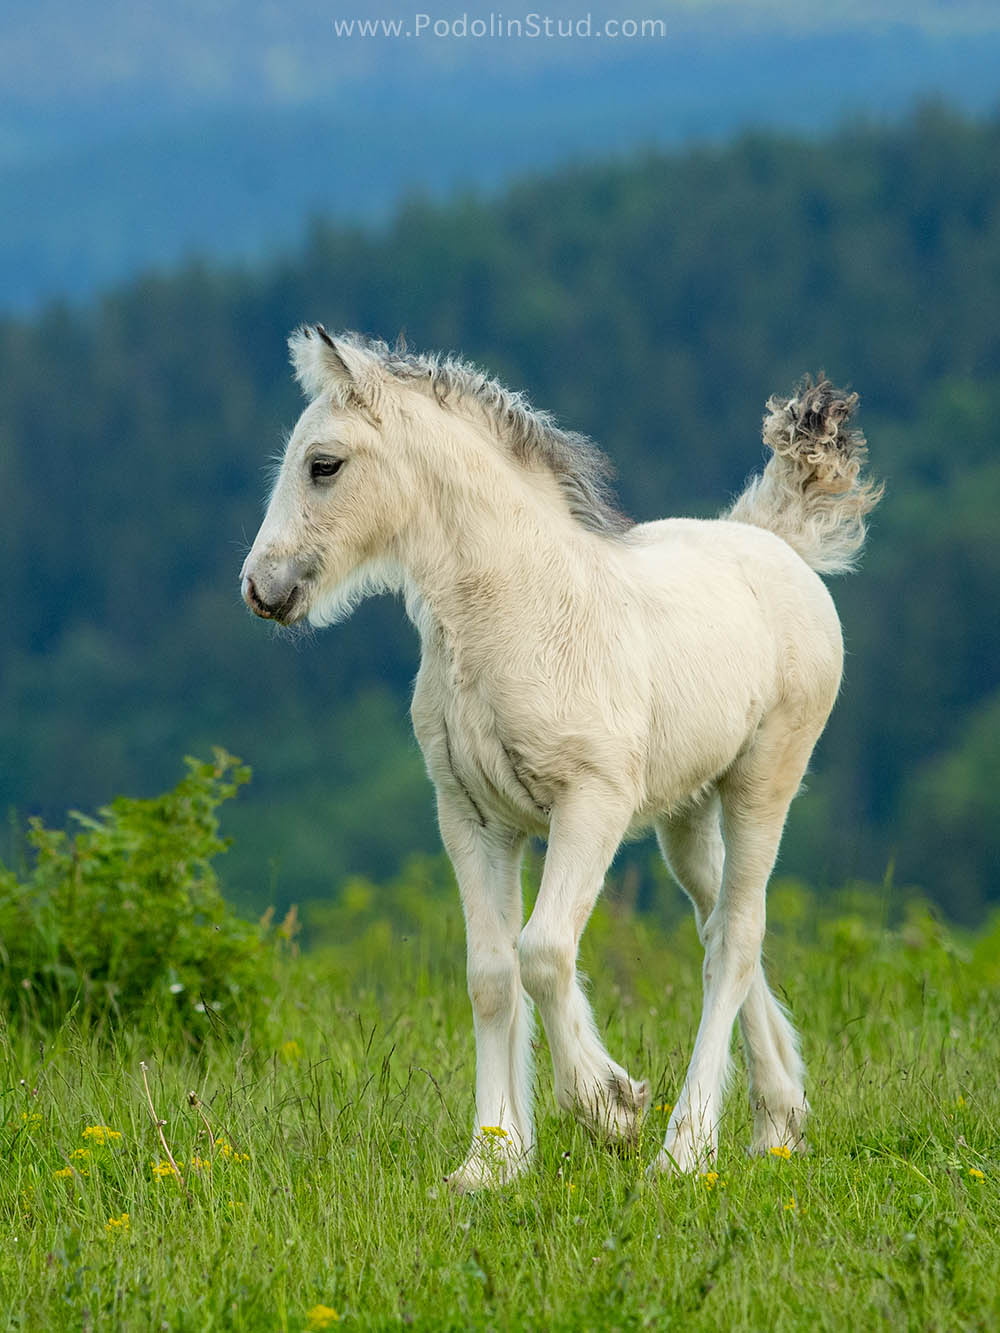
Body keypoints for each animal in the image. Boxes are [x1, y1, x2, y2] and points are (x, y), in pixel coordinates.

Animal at [242, 330, 885, 1189]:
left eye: (323, 464)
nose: (260, 586)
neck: (521, 613)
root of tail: (776, 540)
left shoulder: (593, 801)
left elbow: (544, 952)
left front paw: (609, 1108)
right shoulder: (472, 815)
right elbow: (490, 974)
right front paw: (491, 1158)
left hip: (764, 778)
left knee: (737, 937)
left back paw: (685, 1147)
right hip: (686, 813)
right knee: (718, 921)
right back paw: (778, 1116)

- [EXERCISE PROMPT]: Leave the pictures out and reproduce every record above exactly.

- [OUTPUT FOR THIS EXERCISE]:
Body keypoints for each animal in the image. Boxes are [x1, y1, x2, y2] and points are (x, y), in pixel coordinates.

Animal at [242, 330, 885, 1189]:
left eye: (323, 464)
nose: (260, 586)
neck: (521, 613)
root of tail: (776, 540)
left shoulder: (593, 801)
left elbow: (544, 952)
left front paw: (609, 1108)
right shoulder: (472, 815)
right elbow: (490, 974)
right front paw: (491, 1158)
left hip: (764, 778)
left knee: (737, 937)
left back paw: (685, 1147)
right hip: (686, 813)
right knee: (718, 921)
right back paw: (778, 1116)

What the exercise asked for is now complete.